KUALA LUMPUR (Feb 24): Shares of Petronas Chemicals Group Bhd (KL:PCHEM) fell on Monday following weaker-than-expected results, sparking warning from analysts that the tough times may continue this year.
Petronas Chemicals fell nearly 8% or 31 sen to RM3.83, erasing more than half of the stock’s gain last Friday. The stock was trading at RM3.84 at 9.45am, giving the petrochemical company a market capitalisation of RM31 billion. Trading volume totalled 3.2 million shares so far.
Analysts on Monday cut their earnings forecasts for Petronas Chemicals, with Hong Leong Investment Bank (HLIB) anticipating a marginal negative earnings before interest, tax, depreciation and amortisation (Ebitda) margin for Pengerang Petrochemical Company Sdn Bhd (PPC).
It also expects a trim in the olefin and derivatives segment's selling prices.
The research house cut its forecasts by 28% for the financial year ending Dec 31, 2025 (FY2025) and 24% for FY2026, and maintained its 'sell' call on Petronas Chemicals, with a lower target price of RM3.54, based on a historical five year price-earnings mean of 16 times FY2026 earnings per share.
"We expect the petrochemical sector to remain challenging, on the back of China’s aggressive capacity expansion drive, coupled with an unexciting demand outlook from the downstream sectors," the research house said in a note.

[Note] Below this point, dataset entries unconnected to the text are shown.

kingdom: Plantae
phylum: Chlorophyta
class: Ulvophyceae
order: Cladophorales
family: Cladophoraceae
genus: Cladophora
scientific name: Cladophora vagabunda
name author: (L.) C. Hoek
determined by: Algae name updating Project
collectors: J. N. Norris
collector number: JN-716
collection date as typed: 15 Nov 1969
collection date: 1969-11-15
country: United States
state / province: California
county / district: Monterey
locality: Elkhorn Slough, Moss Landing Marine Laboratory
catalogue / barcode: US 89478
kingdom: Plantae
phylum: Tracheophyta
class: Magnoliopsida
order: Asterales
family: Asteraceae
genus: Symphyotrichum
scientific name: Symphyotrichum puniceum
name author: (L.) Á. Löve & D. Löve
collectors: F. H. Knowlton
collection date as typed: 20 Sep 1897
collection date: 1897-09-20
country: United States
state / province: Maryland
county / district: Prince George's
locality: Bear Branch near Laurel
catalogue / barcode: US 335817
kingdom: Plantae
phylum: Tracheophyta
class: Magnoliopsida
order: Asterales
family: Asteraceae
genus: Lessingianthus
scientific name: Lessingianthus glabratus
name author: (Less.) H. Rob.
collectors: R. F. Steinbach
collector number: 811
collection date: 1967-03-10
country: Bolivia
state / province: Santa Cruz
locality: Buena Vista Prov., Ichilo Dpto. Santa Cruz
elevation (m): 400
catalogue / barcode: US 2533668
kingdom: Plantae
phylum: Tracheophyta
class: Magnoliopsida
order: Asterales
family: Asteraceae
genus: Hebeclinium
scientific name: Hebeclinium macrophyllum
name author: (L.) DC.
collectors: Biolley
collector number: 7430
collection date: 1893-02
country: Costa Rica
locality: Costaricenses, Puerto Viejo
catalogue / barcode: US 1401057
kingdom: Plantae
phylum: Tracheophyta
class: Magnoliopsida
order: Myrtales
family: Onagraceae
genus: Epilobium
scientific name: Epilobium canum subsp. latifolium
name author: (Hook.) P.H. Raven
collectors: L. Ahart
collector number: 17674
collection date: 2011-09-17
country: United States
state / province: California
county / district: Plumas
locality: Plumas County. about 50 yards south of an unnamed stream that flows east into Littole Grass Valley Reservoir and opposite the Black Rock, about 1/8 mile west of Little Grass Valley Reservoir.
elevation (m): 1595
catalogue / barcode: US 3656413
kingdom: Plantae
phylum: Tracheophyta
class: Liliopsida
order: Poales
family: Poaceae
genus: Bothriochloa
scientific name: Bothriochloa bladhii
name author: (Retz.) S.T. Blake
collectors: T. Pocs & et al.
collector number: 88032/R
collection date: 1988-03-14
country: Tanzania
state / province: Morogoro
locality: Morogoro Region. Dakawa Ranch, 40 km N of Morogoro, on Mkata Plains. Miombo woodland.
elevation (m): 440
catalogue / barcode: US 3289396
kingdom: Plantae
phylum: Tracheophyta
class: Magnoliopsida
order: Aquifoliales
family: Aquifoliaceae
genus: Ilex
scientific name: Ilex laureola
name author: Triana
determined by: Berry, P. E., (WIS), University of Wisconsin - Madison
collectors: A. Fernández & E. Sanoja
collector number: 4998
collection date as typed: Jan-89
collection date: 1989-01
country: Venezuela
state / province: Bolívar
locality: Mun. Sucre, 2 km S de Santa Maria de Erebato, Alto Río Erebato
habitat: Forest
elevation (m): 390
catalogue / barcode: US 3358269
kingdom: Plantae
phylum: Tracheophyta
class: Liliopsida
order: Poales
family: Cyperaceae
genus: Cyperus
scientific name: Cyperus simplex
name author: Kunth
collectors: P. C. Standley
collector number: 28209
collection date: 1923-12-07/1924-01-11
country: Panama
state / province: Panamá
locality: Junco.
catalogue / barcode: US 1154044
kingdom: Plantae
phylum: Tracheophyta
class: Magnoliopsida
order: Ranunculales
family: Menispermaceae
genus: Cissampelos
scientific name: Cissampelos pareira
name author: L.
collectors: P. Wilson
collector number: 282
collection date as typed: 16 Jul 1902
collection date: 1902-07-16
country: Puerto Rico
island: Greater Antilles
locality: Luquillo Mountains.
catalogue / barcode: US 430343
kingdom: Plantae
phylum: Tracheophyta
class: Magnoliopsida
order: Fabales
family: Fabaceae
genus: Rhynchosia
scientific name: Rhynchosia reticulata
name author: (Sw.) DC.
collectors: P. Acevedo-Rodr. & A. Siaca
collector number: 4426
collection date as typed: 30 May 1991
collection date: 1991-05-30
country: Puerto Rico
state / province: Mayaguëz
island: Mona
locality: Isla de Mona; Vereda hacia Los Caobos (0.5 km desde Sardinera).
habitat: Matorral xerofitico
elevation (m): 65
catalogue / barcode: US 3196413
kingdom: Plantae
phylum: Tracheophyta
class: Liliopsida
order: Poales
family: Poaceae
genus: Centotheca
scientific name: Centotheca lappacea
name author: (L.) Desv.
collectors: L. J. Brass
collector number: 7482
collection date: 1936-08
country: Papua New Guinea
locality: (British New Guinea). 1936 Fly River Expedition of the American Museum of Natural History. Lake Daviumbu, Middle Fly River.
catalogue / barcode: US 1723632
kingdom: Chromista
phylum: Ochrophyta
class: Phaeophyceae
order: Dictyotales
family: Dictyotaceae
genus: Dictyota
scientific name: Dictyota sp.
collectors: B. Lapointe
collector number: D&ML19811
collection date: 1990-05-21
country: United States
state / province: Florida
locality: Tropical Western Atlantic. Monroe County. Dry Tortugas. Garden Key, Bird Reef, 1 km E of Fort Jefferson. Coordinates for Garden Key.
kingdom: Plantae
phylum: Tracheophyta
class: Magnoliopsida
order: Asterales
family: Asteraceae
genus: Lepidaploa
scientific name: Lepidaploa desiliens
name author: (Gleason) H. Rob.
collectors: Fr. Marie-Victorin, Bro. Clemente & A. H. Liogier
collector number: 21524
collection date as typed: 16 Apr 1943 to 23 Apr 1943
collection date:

HLIB expects PPC to continue posting negative Ebitda in the coming quarter, due to lingering weakness in polymer and aromatics product spreads.
However, product spreads for PPC are still positive for most products, and thus, PPC could break even if its utilisation rate is over 70%.
Without the special feedstock discount arrangement with Pengerang Refining Company Sdn Bhd (PRC), the house believes PPC may still recognise substantial losses given the lumpy depreciation and interest expenses of RM700 million.
"Not helping is Petronas Chemicals’ PPC operations that contribute a substantially higher depreciation and interest cost base that is not covered by PPC’s negative Ebitda contribution, thus resulting in heavy earnings dilution going forward," the research house said.
"Planned turnaround pipelines in 2025 are guided as such: Petronas Chemicals (PC) Fertiliser Sabah in 3Q2025 and PC low-density polyethylene, PC olefins and PC glycols in 4Q2025," the house added.
There are now five 'buy', six 'hold' and nine 'sell' calls out of 20 research houses covering Petronas Chemicals. The average target price is RM4.67, according to Bloomberg, suggesting a potential return of up to 16.5% in the next 12 months from the last price.
Separately, MIDF Research, which expects the downcycle for petrochemicals to continue into FY2025, revised its forecasts for Petronas Chemicals downwards by 5% for FY2025, 6% for FY2026, and 5% for FY2027.
"This revision considers the FY2024 results, in addition to normalising the forecasts based on current market conditions for natural gas, and the potential additional operation costs involved in ongoing and new projects," it said.
"[This is] in addition to the trade tariffs imposed against China, which could impact petrochemical exports to divert from the US to Asia, further disrupting the market."
At the time of writing on Monday, shares of Petronas Chemicals were down 30 sen or 7.3% at RM3.84, giving the group a market capitalisation of RM30.64 billion. The counter is down about 21% this year.